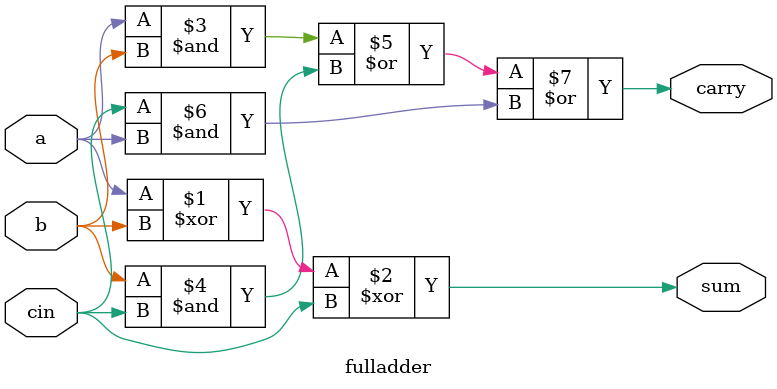
<source format=v>

module fulladder(a,b,cin,sum,carry
    );
	 
	 input a,b,cin;
	 
	 output sum,carry;
	 
	 assign sum=a^b^cin;
	 
	 assign carry= (a&b)|(b&cin)|(cin&a);
	 

endmodule

</source>
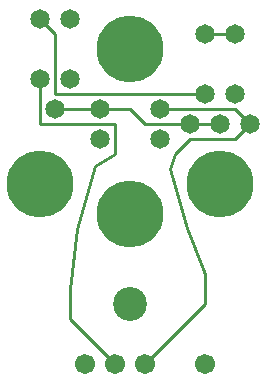
<source format=gbl>
%MOIN*%
%FSLAX25Y25*%
G04 D10 used for Character Trace; *
G04     Circle (OD=.01000) (No hole)*
G04 D11 used for Power Trace; *
G04     Circle (OD=.06700) (No hole)*
G04 D12 used for Signal Trace; *
G04     Circle (OD=.01100) (No hole)*
G04 D13 used for Via; *
G04     Circle (OD=.05800) (Round. Hole ID=.02800)*
G04 D14 used for Component hole; *
G04     Circle (OD=.06500) (Round. Hole ID=.03500)*
G04 D15 used for Component hole; *
G04     Circle (OD=.06700) (Round. Hole ID=.04300)*
G04 D16 used for Component hole; *
G04     Circle (OD=.08100) (Round. Hole ID=.05100)*
G04 D17 used for Component hole; *
G04     Circle (OD=.08900) (Round. Hole ID=.05900)*
G04 D18 used for Component hole; *
G04     Circle (OD=.11300) (Round. Hole ID=.08300)*
G04 D19 used for Component hole; *
G04     Circle (OD=.16000) (Round. Hole ID=.13000)*
G04 D20 used for Component hole; *
G04     Circle (OD=.18300) (Round. Hole ID=.15300)*
G04 D21 used for Component hole; *
G04     Circle (OD=.22291) (Round. Hole ID=.19291)*
%ADD10C,.01000*%
%ADD11C,.06700*%
%ADD12C,.01100*%
%ADD13C,.05800*%
%ADD14C,.06500*%
%ADD15C,.06700*%
%ADD16C,.08100*%
%ADD17C,.08900*%
%ADD18C,.11300*%
%ADD19C,.16000*%
%ADD20C,.18300*%
%ADD21C,.22291*%
%IPPOS*%
%LPD*%
G90*X0Y0D02*D15*X30000Y20000D03*D12*X40000D02*    
X25000Y35000D01*D15*X40000Y20000D03*X50000D03*D12*
X70000Y40000D01*Y50000D01*D21*X45000Y70000D03*D18*
Y40000D03*D21*X75000Y80000D03*D15*X70000Y20000D03*
D12*X60000Y90000D02*X65000Y95000D01*X80000D01*    
X85000Y100000D01*D14*D03*D12*X80000Y105000D01*    
X55000D01*D14*D03*D12*X50000Y100000D02*X65000D01* 
D14*D03*D12*X75000D01*D14*D03*X80000Y110000D03*   
X70000D03*D12*X20000D01*Y130000D01*               
X15000Y135000D01*D14*D03*X25000D03*               
X15000Y115000D03*D12*Y100000D01*X40000D01*        
Y90000D01*D14*X35000Y95000D03*D12*                
X50000Y100000D02*X45000Y105000D01*X35000D01*D14*  
D03*D12*X20000D01*D14*D03*X25000Y115000D03*D21*   
X15000Y80000D03*X45000Y125000D03*D14*             
X55000Y95000D03*X70000Y130000D03*D12*X80000D01*   
D14*D03*D12*X25000Y35000D02*Y45000D01*D10*        
X27466Y64800D02*X33533Y86000D01*X25000Y45000D02*  
X27466Y64800D01*X40000Y90000D02*X33533Y86000D01*  
X58316Y84933D02*X63983Y65266D01*X60000Y90000D02*  
X58316Y84933D01*X70000Y50000D02*X63983Y65266D01*  
M02*                                              

</source>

Exercise = Scan the data above for the string "used" and copy each line where it appears.

Written response =
G04 D10 used for Character Trace; *
G04 D11 used for Power Trace; *
G04 D12 used for Signal Trace; *
G04 D13 used for Via; *
G04 D14 used for Component hole; *
G04 D15 used for Component hole; *
G04 D16 used for Component hole; *
G04 D17 used for Component hole; *
G04 D18 used for Component hole; *
G04 D19 used for Component hole; *
G04 D20 used for Component hole; *
G04 D21 used for Component hole; *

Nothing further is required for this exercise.